L'État n'est pas signataire mais la présence du préfet, Gonthier Friederici, avait valeur d'encouragement dans ce territoire sensible, où telle ou telle activité est pointée du doigt en cas de problème. « Tout est fait pour nous opposer. On dit stop », déclarait Goulven Brest, président du comité national de la conchyliculture, un des trois signataires.
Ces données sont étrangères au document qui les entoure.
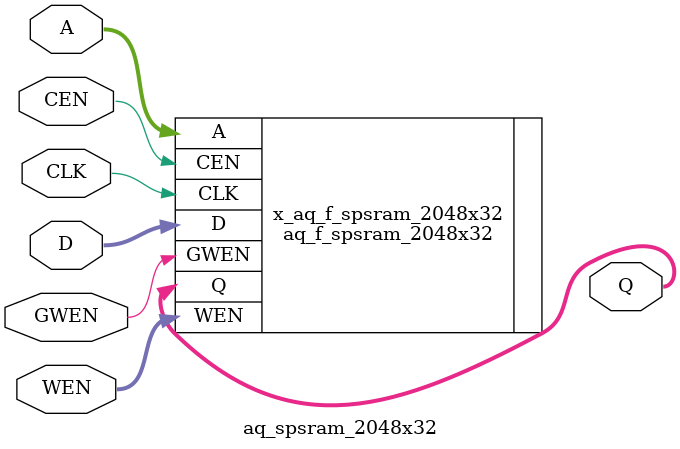
<source format=v>
/*Copyright 2020-2021 T-Head Semiconductor Co., Ltd.

Licensed under the Apache License, Version 2.0 (the "License");
you may not use this file except in compliance with the License.
You may obtain a copy of the License at

    http://www.apache.org/licenses/LICENSE-2.0

Unless required by applicable law or agreed to in writing, software
distributed under the License is distributed on an "AS IS" BASIS,
WITHOUT WARRANTIES OR CONDITIONS OF ANY KIND, either express or implied.
See the License for the specific language governing permissions and
limitations under the License.
*/

// &ModuleBeg; @22
module aq_spsram_2048x32 (
  // &Ports, @23
  input    wire  [10:0]  A,
  input    wire          CEN,
  input    wire          CLK,
  input    wire  [31:0]  D,
  input    wire          GWEN,
  input    wire  [31:0]  WEN,
  output   wire  [31:0]  Q
); 



// &Regs; @24
// &Wires; @25


//**********************************************************
//                  Parameter Definition
//**********************************************************
parameter ADDR_WIDTH = 11;
parameter DATA_WIDTH = 32;
parameter WE_WIDTH   = 32;

// &Force("bus","Q",DATA_WIDTH-1,0); @34
// &Force("bus","WEN",WE_WIDTH-1,0); @35
// &Force("bus","A",ADDR_WIDTH-1,0); @36
// &Force("bus","D",DATA_WIDTH-1,0); @37

  //********************************************************
  //*                        FPGA memory                   *
  //********************************************************
//   &Instance("aq_f_spsram_2048x32"); @43
aq_f_spsram_2048x32  x_aq_f_spsram_2048x32 (
  .A    (A   ),
  .CEN  (CEN ),
  .CLK  (CLK ),
  .D    (D   ),
  .GWEN (GWEN),
  .Q    (Q   ),
  .WEN  (WEN )
);

//   &Instance("aq_tsmc_spsram_2048x32"); @49
//   &Instance("aq_umc_spsram_2048x32"); @61

// &ModuleEnd; @65
endmodule



</source>
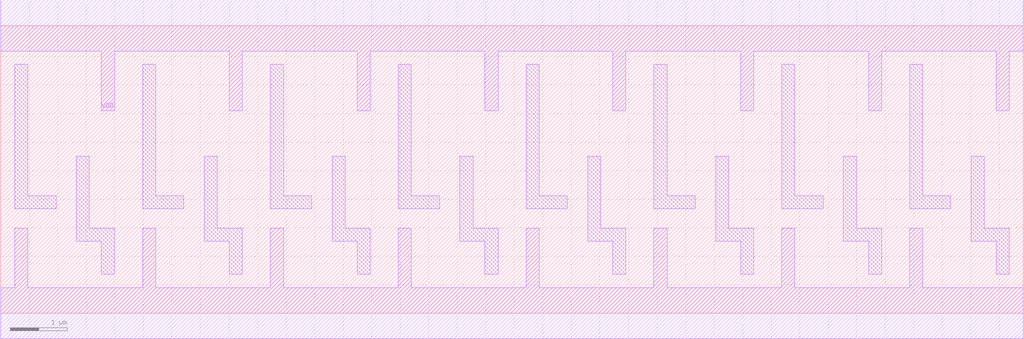
<source format=lef>
# Copyright 2022 GlobalFoundries PDK Authors
#
# Licensed under the Apache License, Version 2.0 (the "License");
# you may not use this file except in compliance with the License.
# You may obtain a copy of the License at
#
#      http://www.apache.org/licenses/LICENSE-2.0
#
# Unless required by applicable law or agreed to in writing, software
# distributed under the License is distributed on an "AS IS" BASIS,
# WITHOUT WARRANTIES OR CONDITIONS OF ANY KIND, either express or implied.
# See the License for the specific language governing permissions and
# limitations under the License.

MACRO gf180mcu_fd_sc_mcu9t5v0__fillcap_32
  CLASS core SPACER ;
  FOREIGN gf180mcu_fd_sc_mcu9t5v0__fillcap_32 0.0 0.0 ;
  ORIGIN 0 0 ;
  SYMMETRY X Y ;
  SITE GF018hv5v_green_sc9 ;
  SIZE 17.92 BY 5.04 ;
  PIN VDD
    DIRECTION INOUT ;
    USE power ;
    SHAPE ABUTMENT ;
    PORT
      LAYER Metal1 ;
        POLYGON 0 4.59 0.97 4.59 1.765 4.59 1.765 3.55 1.995 3.55 1.995 4.59 3.21 4.59 4.005 4.59 4.005 3.55 4.235 3.55 4.235 4.59 5.45 4.59 6.245 4.59 6.245 3.55 6.475 3.55 6.475 4.59 7.69 4.59 8.485 4.59 8.485 3.55 8.715 3.55 8.715 4.59 9.93 4.59 10.725 4.59 10.725 3.55 10.955 3.55 10.955 4.59 12.17 4.59 12.965 4.59 12.965 3.55 13.195 3.55 13.195 4.59 14.41 4.59 15.205 4.59 15.205 3.55 15.435 3.55 15.435 4.59 16.65 4.59 17.445 4.59 17.445 3.55 17.675 3.55 17.675 4.59 17.92 4.59 17.92 5.49 17.675 5.49 16.65 5.49 15.435 5.49 14.41 5.49 13.195 5.49 12.17 5.49 10.955 5.49 9.93 5.49 8.715 5.49 7.69 5.49 6.475 5.49 5.45 5.49 4.235 5.49 3.21 5.49 1.995 5.49 0.97 5.49 0 5.49  ;
    END
  END VDD
  PIN VSS
    DIRECTION INOUT ;
    USE ground ;
    SHAPE ABUTMENT ;
    PORT
      LAYER Metal1 ;
        POLYGON 0 -0.45 17.92 -0.45 17.92 0.45 16.155 0.45 16.155 1.49 15.925 1.49 15.925 0.45 13.915 0.45 13.915 1.49 13.685 1.49 13.685 0.45 11.675 0.45 11.675 1.49 11.445 1.49 11.445 0.45 9.435 0.45 9.435 1.49 9.205 1.49 9.205 0.45 7.195 0.45 7.195 1.49 6.965 1.49 6.965 0.45 4.955 0.45 4.955 1.49 4.725 1.49 4.725 0.45 2.715 0.45 2.715 1.49 2.485 1.49 2.485 0.45 0.475 0.45 0.475 1.49 0.245 1.49 0.245 0.45 0 0.45  ;
    END
  END VSS
  OBS
      LAYER Metal1 ;
        POLYGON 0.245 1.83 0.97 1.83 0.97 2.06 0.475 2.06 0.475 4.36 0.245 4.36  ;
        POLYGON 1.325 1.26 1.765 1.26 1.765 0.68 1.995 0.68 1.995 1.49 1.555 1.49 1.555 2.755 1.325 2.755  ;
        POLYGON 2.485 1.83 3.21 1.83 3.21 2.06 2.715 2.06 2.715 4.36 2.485 4.36  ;
        POLYGON 3.565 1.26 4.005 1.26 4.005 0.68 4.235 0.68 4.235 1.49 3.795 1.49 3.795 2.755 3.565 2.755  ;
        POLYGON 4.725 1.83 5.45 1.83 5.45 2.06 4.955 2.06 4.955 4.36 4.725 4.36  ;
        POLYGON 5.805 1.26 6.245 1.26 6.245 0.68 6.475 0.68 6.475 1.49 6.035 1.49 6.035 2.755 5.805 2.755  ;
        POLYGON 6.965 1.83 7.69 1.83 7.69 2.06 7.195 2.06 7.195 4.36 6.965 4.36  ;
        POLYGON 8.045 1.26 8.485 1.26 8.485 0.68 8.715 0.68 8.715 1.49 8.275 1.49 8.275 2.755 8.045 2.755  ;
        POLYGON 9.205 1.83 9.93 1.83 9.93 2.06 9.435 2.06 9.435 4.36 9.205 4.36  ;
        POLYGON 10.285 1.26 10.725 1.26 10.725 0.68 10.955 0.68 10.955 1.49 10.515 1.49 10.515 2.755 10.285 2.755  ;
        POLYGON 11.445 1.83 12.17 1.83 12.17 2.06 11.675 2.06 11.675 4.36 11.445 4.36  ;
        POLYGON 12.525 1.26 12.965 1.26 12.965 0.68 13.195 0.68 13.195 1.49 12.755 1.49 12.755 2.755 12.525 2.755  ;
        POLYGON 13.685 1.83 14.41 1.83 14.41 2.06 13.915 2.06 13.915 4.36 13.685 4.36  ;
        POLYGON 14.765 1.26 15.205 1.26 15.205 0.68 15.435 0.68 15.435 1.49 14.995 1.49 14.995 2.755 14.765 2.755  ;
        POLYGON 15.925 1.83 16.65 1.83 16.65 2.06 16.155 2.06 16.155 4.36 15.925 4.36  ;
        POLYGON 17.005 1.26 17.445 1.26 17.445 0.68 17.675 0.68 17.675 1.49 17.235 1.49 17.235 2.755 17.005 2.755  ;
  END
END gf180mcu_fd_sc_mcu9t5v0__fillcap_32

</source>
« Mettons-nous autour d'une table. Quelque part, nous avons une obligation de résultat », expliquait un second signataire, Jacques Jaouen, président de la chambre régionale d'agriculture.
Le troisième, Louis Coz, président de la communauté de communes de Plabennec et des Abers, représentait les élus, montés en première ligne. Les trois signataires ont peut-être aussi envie de montrer qu'ils peuvent résoudre des difficultés, sans le bâton de la coercition. Le protocole, qui va être animé par Portance Conseils, concerne le bassin-versant de l'Aber Benoît et l'aval de l'Aber Wrac'h, une surface de 268 km², avec des cours d'eau, des côtes, des zones humides et des sites sensibles. L'ensemble du bassin abrite près de 500 agriculteurs, 155 ha de concessions conchylicoles sont recensées.
Des enjeux
Le protocole intervient aussi alors que la communauté de communes va contrôler l'assainissement individuel de 8.000 maisons, dont un tiers sont proches du littoral. Au moment aussi où la communauté veut développer, avec Créocéan, une aide au diagnostic permettant d'établir les relations de cause à effet pour les pollutions, afin de pouvoir anticiper. Également au moment où le Schéma d'aménagement et de gestion des eaux du Bas-Léon se met en place.
Bref, il a aussi valeur pédagogique dans une zone qui souhaite concilier durablement, ce qui n'est pas toujours simple, économie, environnement et tourisme.